I'm being a little unfair. But I was not from this town anymore. As I walked around the town, I didn't remember anything. I must have come here, often, in the back of a practical car, to shop and follow my parents around. But all that was gone. I went to the local bars, and watched the patrons, wondering if I played with any of them in 1988. All the patrons close to my age were too young, and were almost universally crewcut young republicans, putting on a little beer weight, and wearing a demure stud in whichever ear they thought wouldn't make them gay.

On the way back to my bed at the family friend's house, I knew that I was as far from home as I could get. I crossed the bridge again, and got the then familiar, creeping sensation, where my feet knew exactly where to go, and I was neither immersed in discovery, nor feeling anything familiar and comfortable. Everything was just recognizable enough to not be new, but never sparked any actual recollection or nostalgia. This town, as a place, was dead to my mind.

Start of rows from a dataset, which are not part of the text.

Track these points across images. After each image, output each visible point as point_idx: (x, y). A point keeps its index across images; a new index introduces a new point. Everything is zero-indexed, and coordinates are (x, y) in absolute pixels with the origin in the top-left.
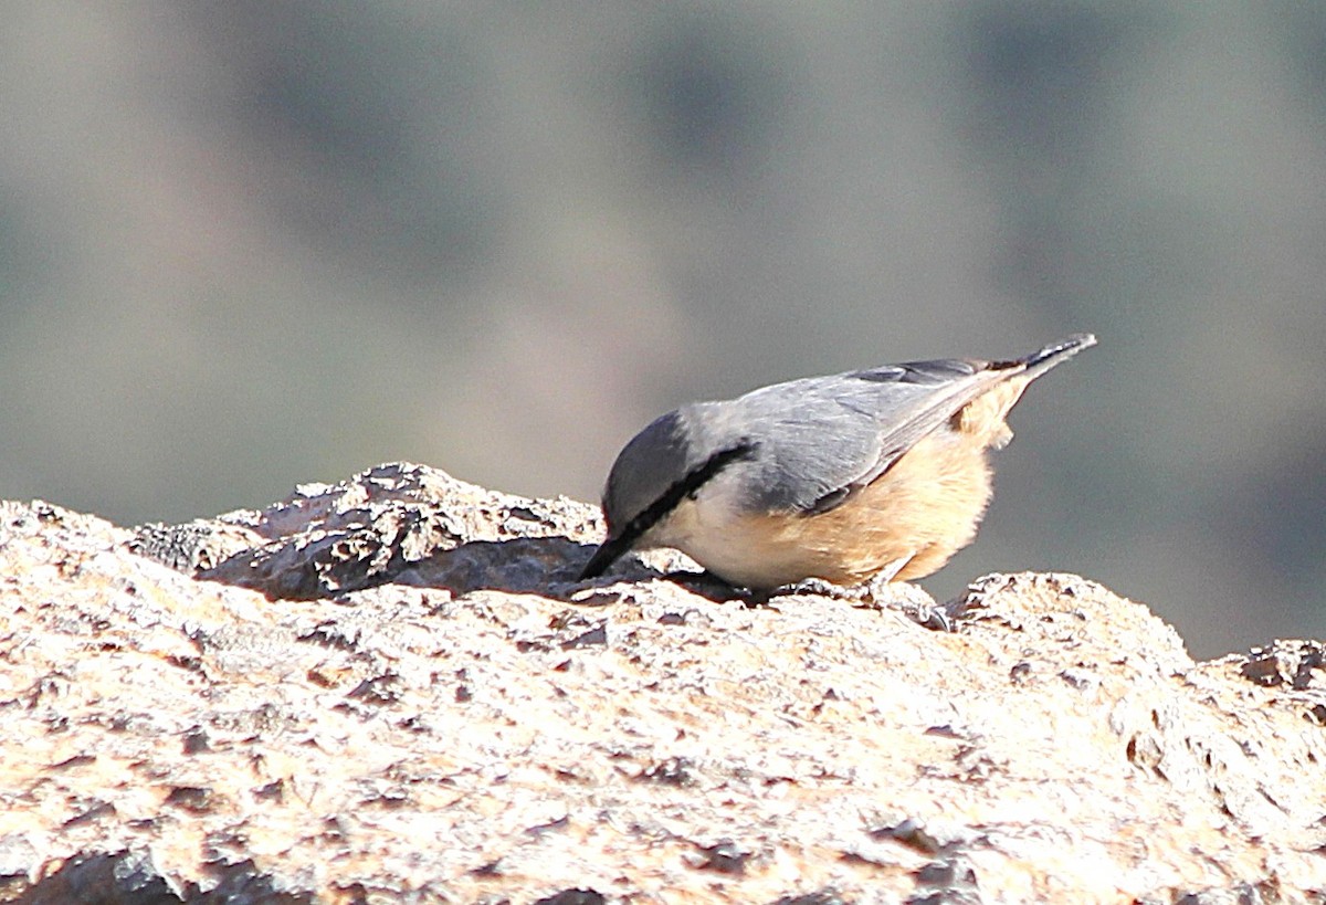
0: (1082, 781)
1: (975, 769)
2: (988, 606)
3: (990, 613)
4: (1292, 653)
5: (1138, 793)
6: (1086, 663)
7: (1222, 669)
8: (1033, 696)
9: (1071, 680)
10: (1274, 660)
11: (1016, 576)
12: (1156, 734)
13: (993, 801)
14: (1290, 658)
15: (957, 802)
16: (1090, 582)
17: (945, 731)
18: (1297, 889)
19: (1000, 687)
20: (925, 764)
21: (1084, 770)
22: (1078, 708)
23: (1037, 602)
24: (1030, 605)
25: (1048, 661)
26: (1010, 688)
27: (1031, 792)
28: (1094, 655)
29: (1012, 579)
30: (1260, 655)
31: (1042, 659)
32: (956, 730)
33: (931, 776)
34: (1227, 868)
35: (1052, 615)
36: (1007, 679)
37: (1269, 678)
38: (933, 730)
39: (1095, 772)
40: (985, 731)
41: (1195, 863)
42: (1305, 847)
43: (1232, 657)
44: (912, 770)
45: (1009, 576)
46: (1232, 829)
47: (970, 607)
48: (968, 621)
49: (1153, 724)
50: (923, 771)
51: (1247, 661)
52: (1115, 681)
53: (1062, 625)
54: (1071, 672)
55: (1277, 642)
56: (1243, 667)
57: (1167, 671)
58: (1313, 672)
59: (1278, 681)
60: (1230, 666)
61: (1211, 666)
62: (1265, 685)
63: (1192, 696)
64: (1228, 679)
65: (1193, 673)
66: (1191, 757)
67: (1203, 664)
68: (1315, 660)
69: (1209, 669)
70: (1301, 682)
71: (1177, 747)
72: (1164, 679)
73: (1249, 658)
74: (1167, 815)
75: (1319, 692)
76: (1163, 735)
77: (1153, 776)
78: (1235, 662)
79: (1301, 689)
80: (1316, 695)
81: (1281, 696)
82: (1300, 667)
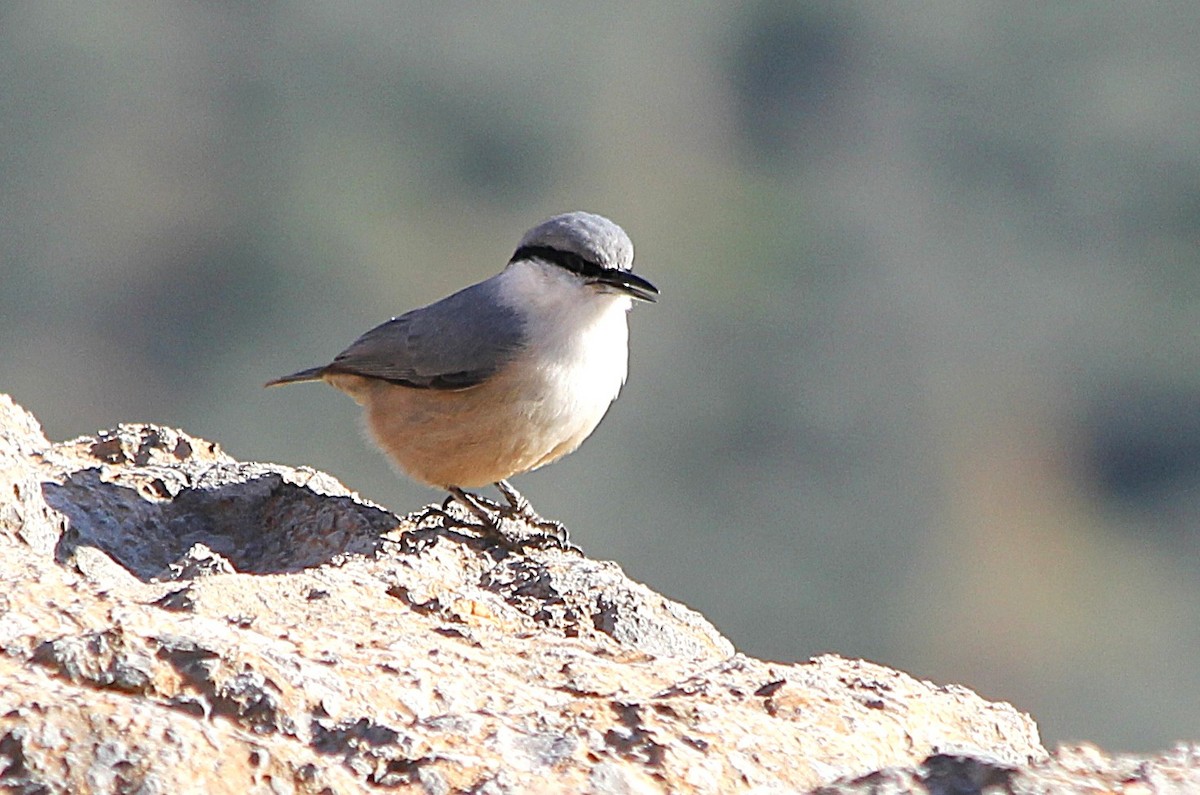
4: (134, 435)
7: (74, 449)
10: (118, 441)
12: (17, 505)
14: (132, 439)
18: (137, 636)
30: (106, 437)
34: (78, 618)
37: (114, 457)
41: (50, 614)
42: (145, 600)
43: (82, 438)
46: (82, 585)
49: (15, 496)
51: (95, 442)
55: (121, 426)
56: (92, 447)
57: (27, 450)
58: (152, 451)
59: (122, 458)
60: (81, 446)
61: (64, 446)
62: (112, 462)
63: (49, 471)
64: (80, 457)
65: (49, 452)
66: (49, 525)
67: (58, 444)
68: (154, 441)
69: (63, 449)
70: (141, 460)
71: (36, 515)
72: (25, 458)
73: (97, 440)
74: (27, 573)
75: (157, 469)
76: (23, 505)
77: (15, 541)
78: (85, 443)
79: (142, 466)
80: (155, 471)
81: (125, 471)
82: (140, 447)
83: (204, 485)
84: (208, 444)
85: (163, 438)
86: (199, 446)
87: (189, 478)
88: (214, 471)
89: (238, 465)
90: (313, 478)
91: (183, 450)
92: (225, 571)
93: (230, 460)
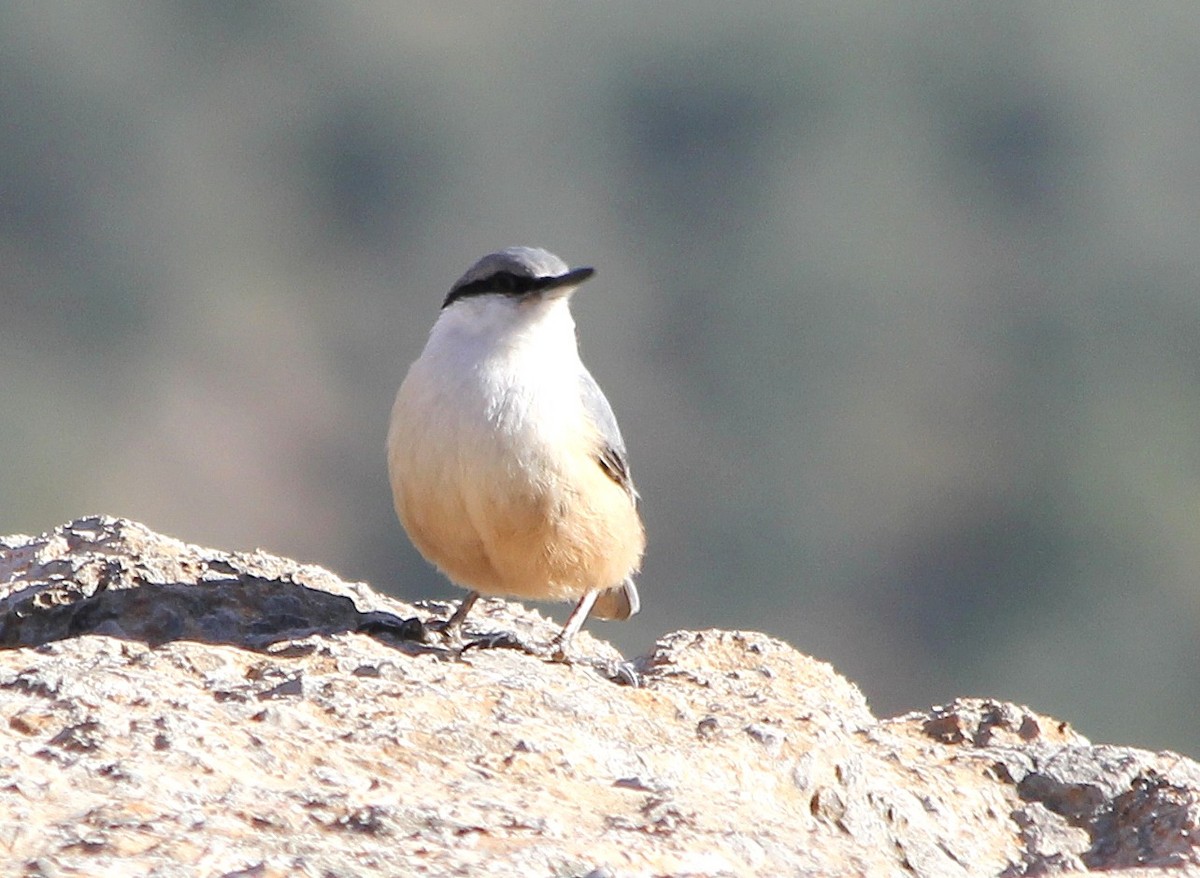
0: (767, 834)
1: (662, 822)
2: (676, 663)
3: (677, 669)
4: (972, 711)
5: (821, 847)
6: (771, 719)
7: (905, 726)
8: (719, 750)
9: (755, 735)
10: (954, 719)
11: (702, 633)
12: (838, 788)
13: (679, 853)
14: (971, 716)
15: (644, 853)
16: (775, 640)
17: (633, 783)
19: (687, 741)
20: (614, 816)
21: (769, 823)
22: (764, 763)
23: (725, 661)
24: (716, 662)
25: (734, 716)
26: (697, 743)
27: (717, 844)
28: (779, 711)
29: (699, 636)
30: (940, 713)
31: (729, 714)
32: (644, 782)
33: (621, 827)
35: (738, 672)
36: (693, 734)
37: (950, 736)
38: (621, 783)
39: (780, 826)
40: (672, 784)
43: (914, 714)
44: (599, 821)
45: (697, 633)
47: (658, 663)
48: (656, 677)
49: (836, 780)
50: (611, 823)
51: (928, 718)
52: (799, 737)
53: (748, 681)
54: (756, 727)
55: (958, 700)
56: (924, 724)
57: (851, 726)
58: (994, 730)
59: (959, 738)
60: (911, 723)
61: (893, 723)
62: (946, 742)
63: (875, 752)
64: (910, 736)
65: (876, 729)
66: (874, 813)
67: (885, 721)
68: (995, 718)
69: (891, 725)
70: (981, 740)
71: (860, 802)
72: (847, 736)
73: (931, 716)
74: (850, 868)
75: (999, 750)
76: (846, 790)
77: (835, 830)
78: (918, 719)
79: (982, 747)
80: (996, 753)
81: (962, 753)
82: (981, 725)
83: (1052, 770)
84: (1057, 724)
85: (1006, 716)
86: (1046, 725)
87: (1035, 762)
88: (1064, 754)
89: (1091, 748)
90: (1178, 764)
91: (1029, 730)
92: (1074, 867)
93: (1083, 742)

My memories while exploring the old turf didn't amount to much more than what I remember when my mind wanders on long bus trips. A lot of formative experiences probably happened here, creating thoughts that led to other thoughts, bouncing down the long corridor of the internal monologue I refer to as I. Whatever I am now that came from my past is an echo from a dead musician's chorus.

Now, typing up this meta-memory, I think some urge to embrace the new is in knowing the past is fading. It's not necessarily bad, but I'm pretty sure it's true.

When potential jobs ask me to fax a resume, I just stop taking their calls.